■ REQUIRED ACTION ■
Every record below must be written out exactly. Leave out the pictures.

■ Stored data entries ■
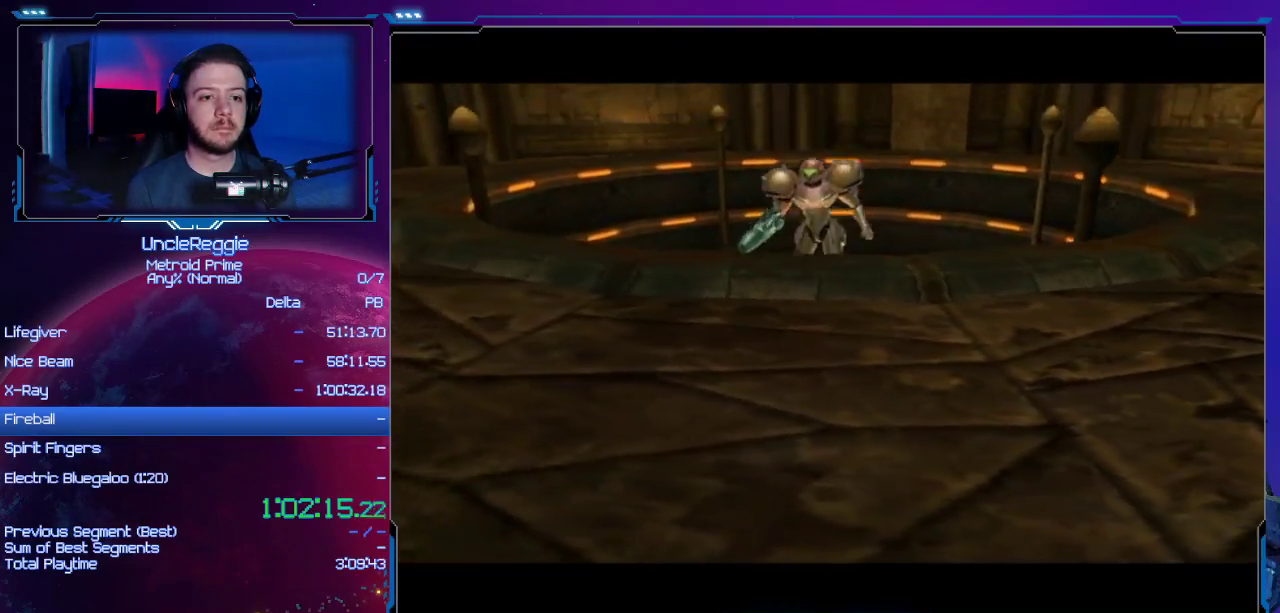
{"buttons": [], "left_stick": "center", "right_stick": "center", "events": [[33, "A", "up"], [33, "B", "up"], [133, "A", "down"], [133, "B", "down"], [216, "A", "up"], [250, "B", "up"], [350, "A", "down"], [350, "B", "down"], [483, "A", "up"], [483, "B", "up"]]}
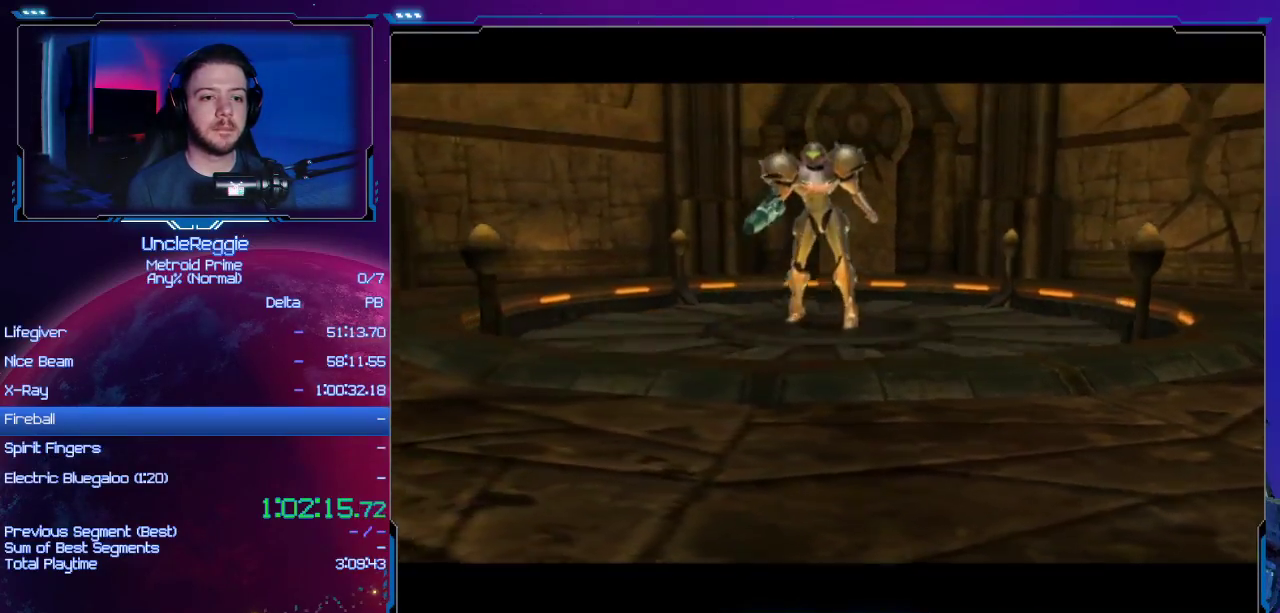
{"buttons": ["A"], "left_stick": "center", "right_stick": "center", "events": [[100, "A", "down"], [100, "B", "down"], [200, "A", "up"], [200, "B", "up"], [284, "A", "down"], [284, "B", "down"], [417, "A", "up"], [417, "B", "up"], [501, "A", "down"]]}
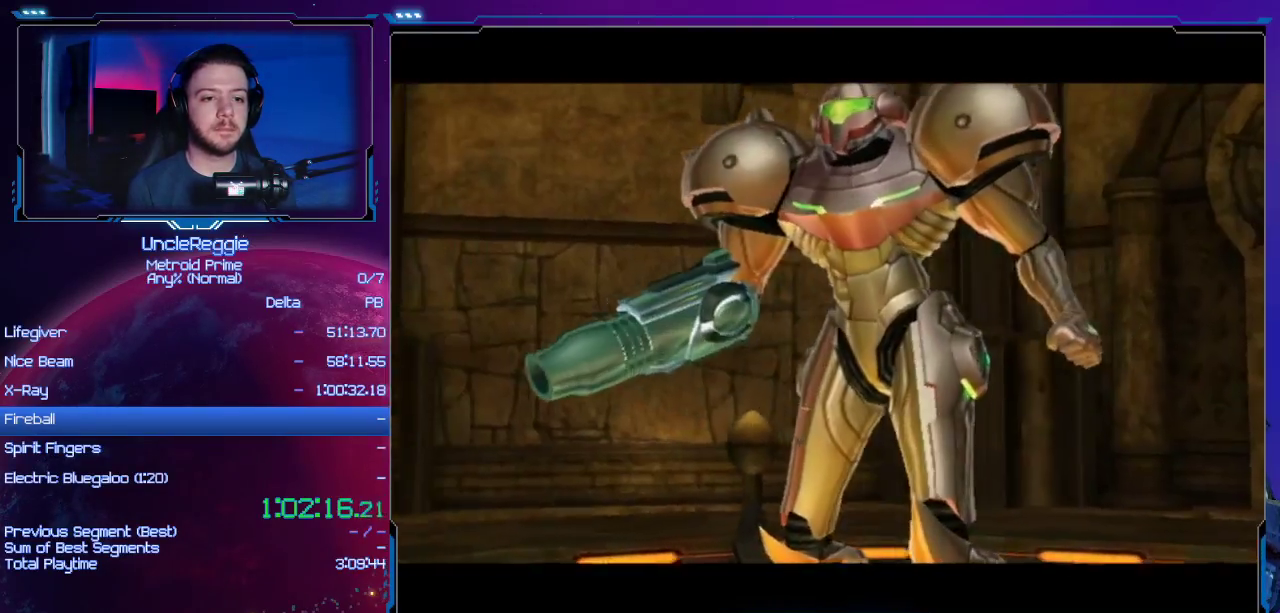
{"buttons": ["A", "B"], "left_stick": "up", "right_stick": "center", "events": [[33, "B", "down"], [100, "B", "up"], [133, "A", "up"], [166, "left_stick", "up"], [200, "A", "down"], [216, "B", "down"], [317, "B", "up"], [350, "A", "up"], [417, "A", "down"], [450, "B", "down"]]}
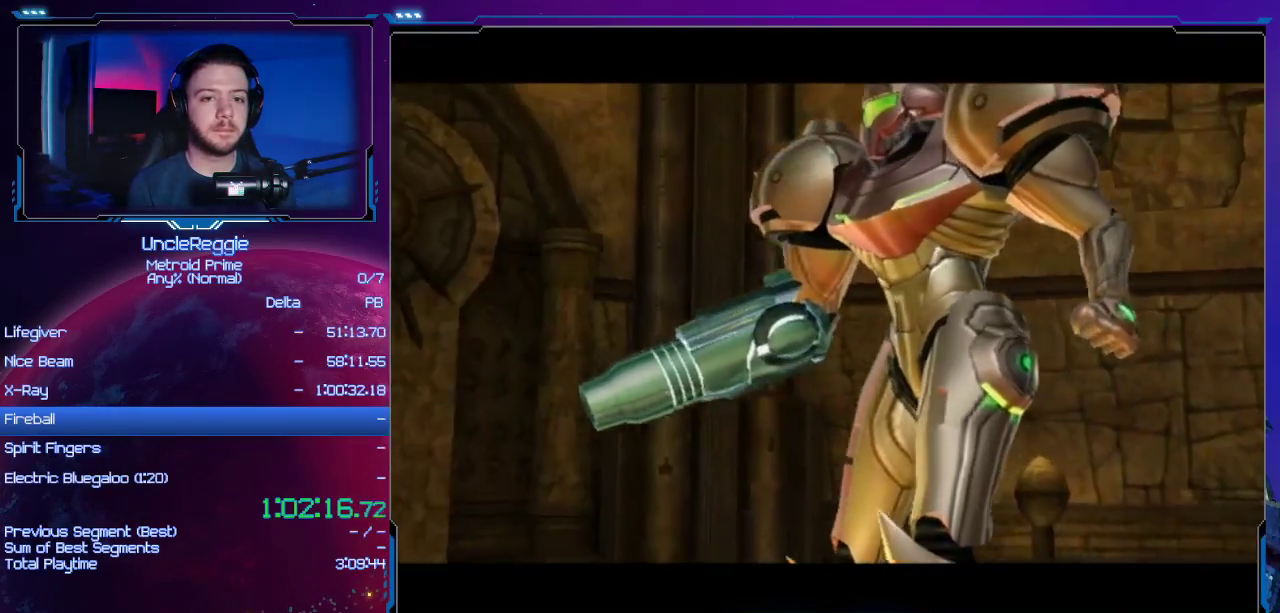
{"buttons": ["A"], "left_stick": "up", "right_stick": "center", "events": [[33, "B", "up"], [67, "A", "up"], [167, "A", "down"], [234, "B", "down"], [284, "B", "up"], [317, "A", "up"], [417, "A", "down"]]}
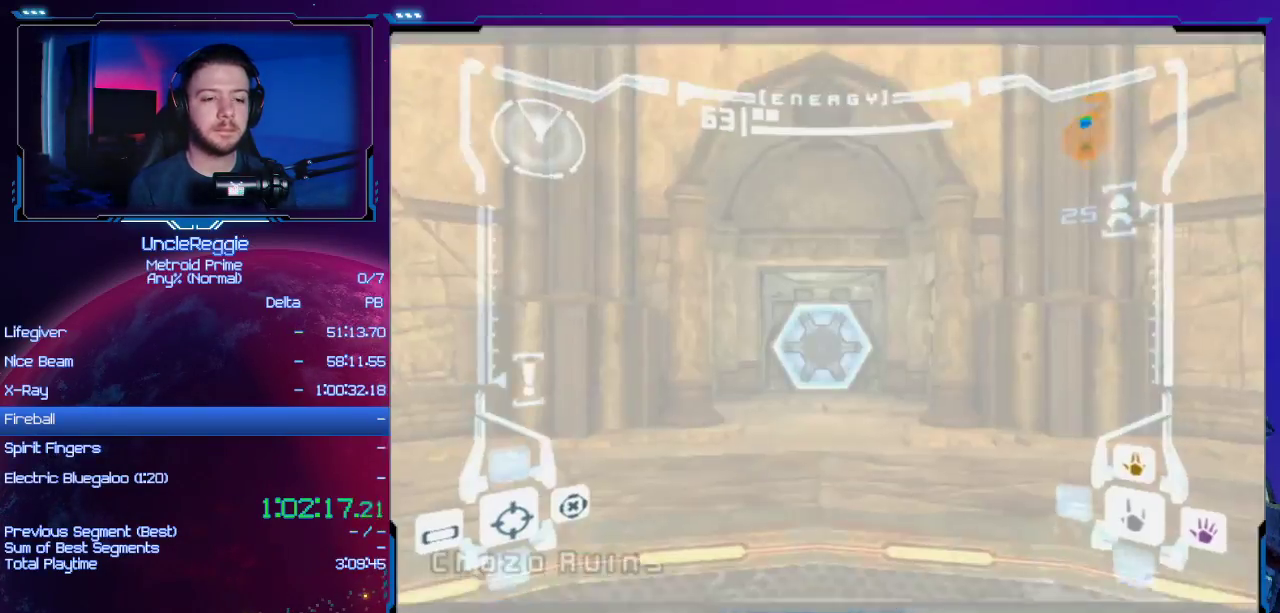
{"buttons": ["A"], "left_stick": "up", "right_stick": "center", "events": [[66, "A", "up"], [250, "A", "down"], [383, "A", "up"], [433, "A", "down"]]}
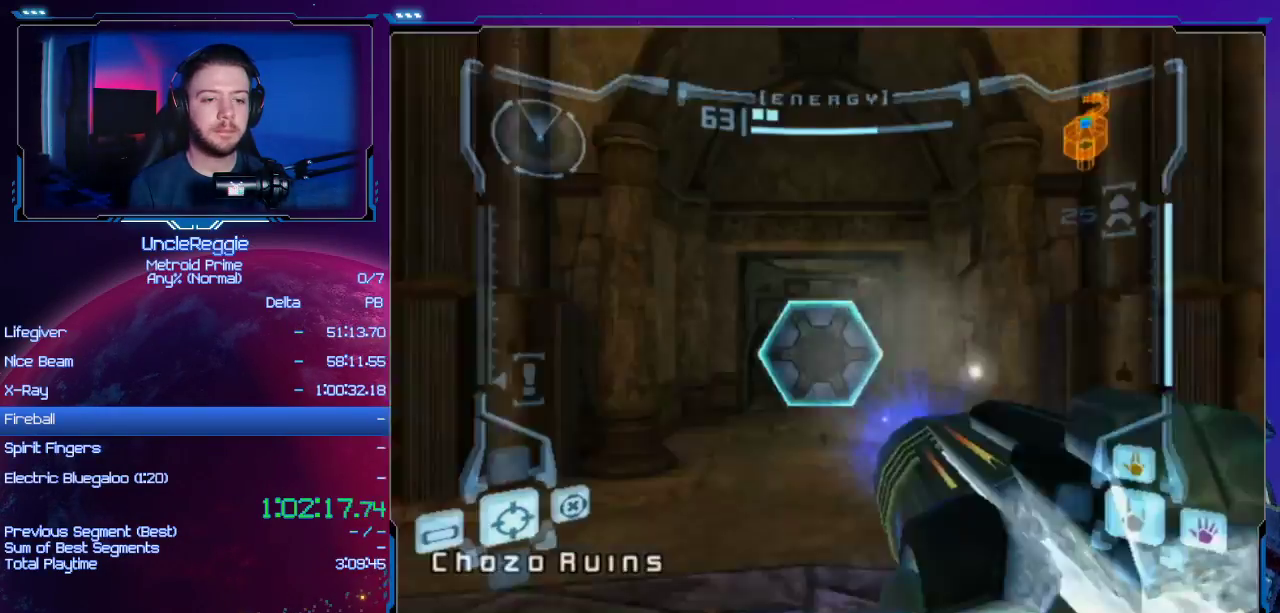
{"buttons": ["X"], "left_stick": "up", "right_stick": "center", "events": [[100, "A", "up"], [451, "X", "down"]]}
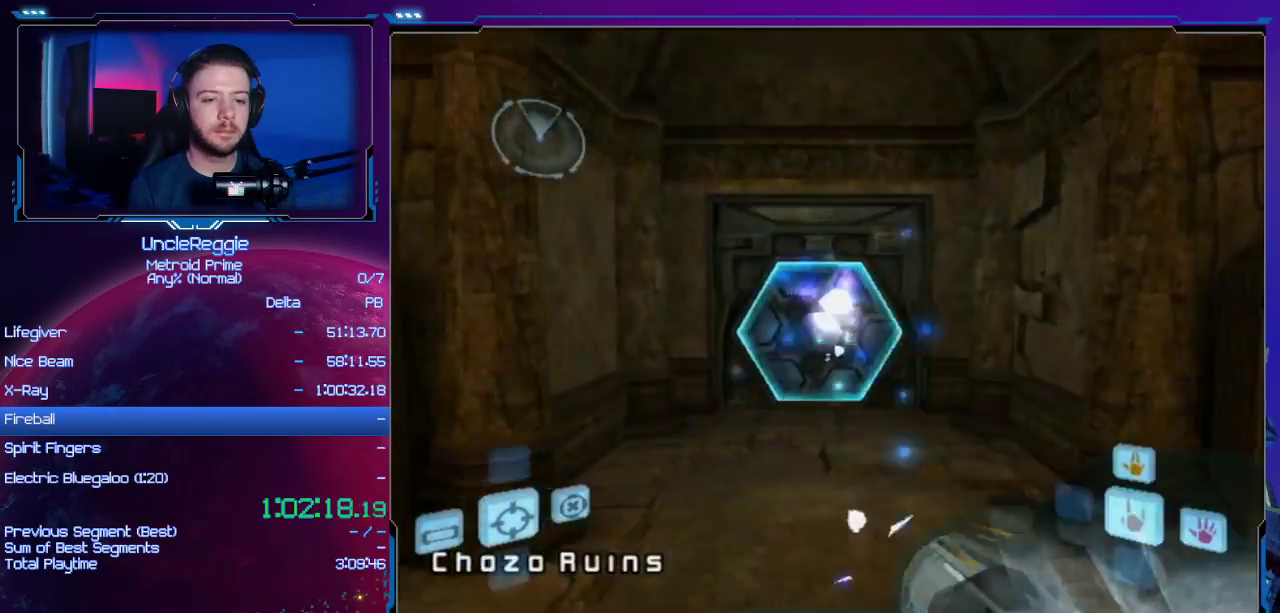
{"buttons": ["B"], "left_stick": "up", "right_stick": "center", "events": [[16, "X", "up"], [133, "B", "down"]]}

■ SOLVED EXERCISE ■
{"buttons": [], "left_stick": "center", "right_stick": "center", "events": [[33, "A", "up"], [33, "B", "up"], [133, "A", "down"], [133, "B", "down"], [216, "A", "up"], [250, "B", "up"], [350, "A", "down"], [350, "B", "down"], [483, "A", "up"], [483, "B", "up"]]}
{"buttons": ["A"], "left_stick": "center", "right_stick": "center", "events": [[100, "A", "down"], [100, "B", "down"], [200, "A", "up"], [200, "B", "up"], [284, "A", "down"], [284, "B", "down"], [417, "A", "up"], [417, "B", "up"], [501, "A", "down"]]}
{"buttons": ["A", "B"], "left_stick": "up", "right_stick": "center", "events": [[33, "B", "down"], [100, "B", "up"], [133, "A", "up"], [166, "left_stick", "up"], [200, "A", "down"], [216, "B", "down"], [317, "B", "up"], [350, "A", "up"], [417, "A", "down"], [450, "B", "down"]]}
{"buttons": ["A"], "left_stick": "up", "right_stick": "center", "events": [[33, "B", "up"], [67, "A", "up"], [167, "A", "down"], [234, "B", "down"], [284, "B", "up"], [317, "A", "up"], [417, "A", "down"]]}
{"buttons": ["A"], "left_stick": "up", "right_stick": "center", "events": [[66, "A", "up"], [250, "A", "down"], [383, "A", "up"], [433, "A", "down"]]}
{"buttons": ["X"], "left_stick": "up", "right_stick": "center", "events": [[100, "A", "up"], [451, "X", "down"]]}
{"buttons": ["B"], "left_stick": "up", "right_stick": "center", "events": [[16, "X", "up"], [133, "B", "down"]]}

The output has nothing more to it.